Page-level text extractions
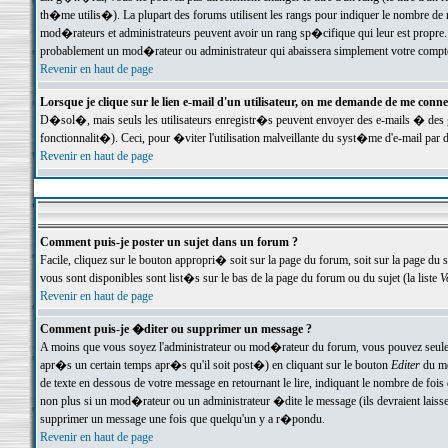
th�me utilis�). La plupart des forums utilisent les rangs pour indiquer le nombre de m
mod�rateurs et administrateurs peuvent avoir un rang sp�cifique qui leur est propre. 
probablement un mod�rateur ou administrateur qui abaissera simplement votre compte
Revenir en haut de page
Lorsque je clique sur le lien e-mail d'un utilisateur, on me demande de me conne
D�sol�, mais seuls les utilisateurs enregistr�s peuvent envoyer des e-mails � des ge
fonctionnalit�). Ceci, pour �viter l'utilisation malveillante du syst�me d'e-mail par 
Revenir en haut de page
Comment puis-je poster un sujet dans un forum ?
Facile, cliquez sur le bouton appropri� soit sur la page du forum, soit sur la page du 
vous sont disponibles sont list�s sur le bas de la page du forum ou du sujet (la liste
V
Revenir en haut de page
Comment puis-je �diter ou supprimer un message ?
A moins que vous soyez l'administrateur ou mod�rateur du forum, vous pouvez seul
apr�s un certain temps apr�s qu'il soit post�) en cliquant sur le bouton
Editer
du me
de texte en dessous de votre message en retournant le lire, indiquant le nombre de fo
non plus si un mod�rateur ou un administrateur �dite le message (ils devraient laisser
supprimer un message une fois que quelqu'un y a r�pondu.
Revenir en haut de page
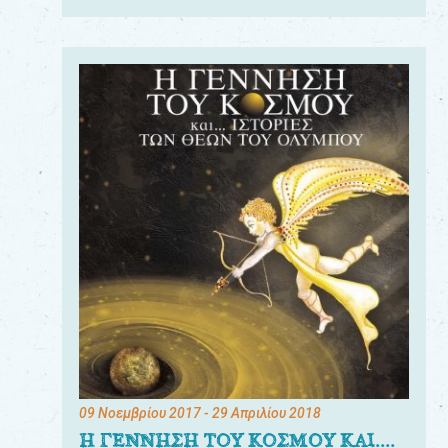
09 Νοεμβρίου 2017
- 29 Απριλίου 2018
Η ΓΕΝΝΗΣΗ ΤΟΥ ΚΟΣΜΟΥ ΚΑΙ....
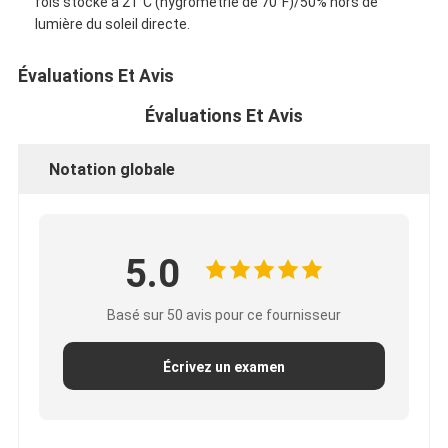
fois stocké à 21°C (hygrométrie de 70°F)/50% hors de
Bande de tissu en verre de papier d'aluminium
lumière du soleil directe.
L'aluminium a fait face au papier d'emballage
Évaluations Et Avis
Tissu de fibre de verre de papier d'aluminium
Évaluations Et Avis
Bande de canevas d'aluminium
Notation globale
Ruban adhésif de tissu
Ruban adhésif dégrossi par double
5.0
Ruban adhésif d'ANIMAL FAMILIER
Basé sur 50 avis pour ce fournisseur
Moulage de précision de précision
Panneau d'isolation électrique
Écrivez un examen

...

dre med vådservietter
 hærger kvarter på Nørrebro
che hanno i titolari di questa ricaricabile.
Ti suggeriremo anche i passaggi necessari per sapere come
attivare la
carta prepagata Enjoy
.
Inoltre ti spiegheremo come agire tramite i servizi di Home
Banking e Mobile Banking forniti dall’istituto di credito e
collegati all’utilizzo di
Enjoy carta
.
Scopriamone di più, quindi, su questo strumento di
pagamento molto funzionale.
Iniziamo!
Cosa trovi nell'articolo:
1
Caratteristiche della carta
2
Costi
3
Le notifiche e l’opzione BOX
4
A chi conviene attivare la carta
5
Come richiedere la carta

---

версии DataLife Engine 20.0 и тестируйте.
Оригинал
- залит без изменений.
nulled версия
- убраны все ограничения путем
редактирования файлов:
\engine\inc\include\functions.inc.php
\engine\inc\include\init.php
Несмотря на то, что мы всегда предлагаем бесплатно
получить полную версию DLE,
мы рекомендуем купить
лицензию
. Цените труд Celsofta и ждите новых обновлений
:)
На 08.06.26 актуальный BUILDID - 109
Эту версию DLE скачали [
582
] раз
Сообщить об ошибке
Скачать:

> [Work request] Please set down the entries word for word, beginning at the line that contains "th�me utilis�). La" and stopping after the line that contains "Η ΓΕΝΝΗΣΗ ΤΟΥ ΚΟΣΜΟΥ ΚΑΙ....". Leave the pictures out of your answer.

> [Answer]
th�me utilis�). La plupart des forums utilisent les rangs pour indiquer le nombre de m
mod�rateurs et administrateurs peuvent avoir un rang sp�cifique qui leur est propre. 
probablement un mod�rateur ou administrateur qui abaissera simplement votre compte
Revenir en haut de page
Lorsque je clique sur le lien e-mail d'un utilisateur, on me demande de me conne
D�sol�, mais seuls les utilisateurs enregistr�s peuvent envoyer des e-mails � des ge
fonctionnalit�). Ceci, pour �viter l'utilisation malveillante du syst�me d'e-mail par 
Revenir en haut de page
Comment puis-je poster un sujet dans un forum ?
Facile, cliquez sur le bouton appropri� soit sur la page du forum, soit sur la page du 
vous sont disponibles sont list�s sur le bas de la page du forum ou du sujet (la liste
V
Revenir en haut de page
Comment puis-je �diter ou supprimer un message ?
A moins que vous soyez l'administrateur ou mod�rateur du forum, vous pouvez seul
apr�s un certain temps apr�s qu'il soit post�) en cliquant sur le bouton
Editer
du me
de texte en dessous de votre message en retournant le lire, indiquant le nombre de fo
non plus si un mod�rateur ou un administrateur �dite le message (ils devraient laisser
supprimer un message une fois que quelqu'un y a r�pondu.
Revenir en haut de page
09 Νοεμβρίου 2017
- 29 Απριλίου 2018
Η ΓΕΝΝΗΣΗ ΤΟΥ ΚΟΣΜΟΥ ΚΑΙ....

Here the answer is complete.